Document
Of course, this is the first thing that comes to the mind when you open your newly adopted legacy codebase. But this is not the best solution. Joel Spolsky has already explained this a lot better than I ever would, so just look through his article if you haven't already.

Create a plan

I've seen a lot of developers trying to distance themselves from the legacy code. When asked to extend existing code, they open a file, close their eyes and just write something in the middle. They think that the legacy code will be removed eventually and there's no point in trying to learn it's internal structure and extending it in a future-proof manner. Other guys do the opposite thing - they write new code to play well with existing structure. Since existing code is ugly, they continue writing ugly code. Their reasoning is somewhere along the lines "I can't write clean code, because it won't integrate with what we have"Both of these end up with a mess. You can blame unknown authors of the legacy code, but you can only do it for a limited time. On the first week it's understandable (though counterproductive), after a year - nobody will care that there were some other developers before you. You must plan exact actions that you will take to improve (or replace) existing codebase. Otherwise you'll end up with an ugly codebase, with nobody else to blame.

Do the right thing

Write tests

Well, duh. Without tests you'll be afraid to make any radical changes. Or, even worse - you won't be afraid. I think, that granular unit tests are not required here, a high-level integration tests that treat whole modules as a black box - just call it and check the result, without going deep into what exactly has broken and why.

List of tasks
1/ According to the piece on legacy code, what kind of tests are enough in place of granular unit tests?
2/ Carry on the piece on legacy code from where it stops.
The listing is not needed here.

Data provided
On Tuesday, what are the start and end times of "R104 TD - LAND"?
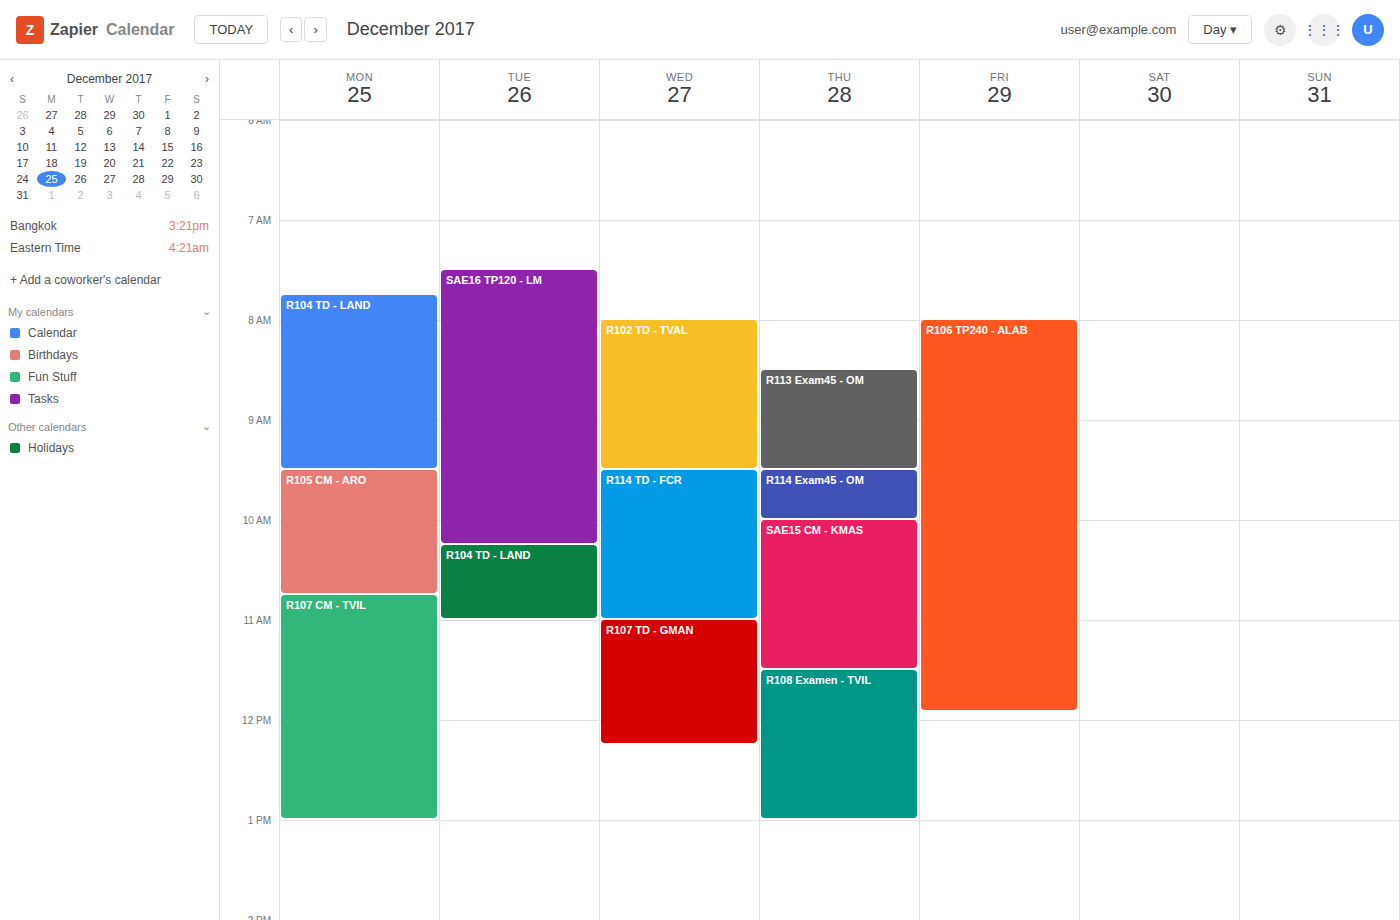
10:15 AM to 11:00 AM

Results of the tasks
1/ High-level integration tests that treat whole modules as a black box.

2/
Sprout pattern

When writing new code, though - it's a good idea to write a unit test for it. Some might wonder - how to write a unit test for a piece of code that needs to be injected right in the middle of a decade old function of 500 lines? In this situation you can create a new method or function with new logic, cover it with test and then just call it inside of that giant function. Adding more lines to an already enormous function is not the brightest idea and sprout approach is a good thing anyway, but it also helps with tests.

Coverage

Measuring test coverage is always a good idea. When working with unknown code, it's even more important. Even if you don't have enough tests, just knowing which parts of the system might be unstable helps a lot.

Create correct interfaces

Interfaces in OOP terms I mean. When using badly architected interfaces and APIs, one might find himself in a vicious circle:

  1. New code is created with bad architecture, because it has to work with old code, which is badly written
  2. Old code is removed
  3. New code that replaces the removed parts is now also written with bad architecture, because it has to work with the code, added in the first step, which is forcedly ugly.
  4. Here we are - there are no traces of the old code anymore, but the overall architecture is still bad.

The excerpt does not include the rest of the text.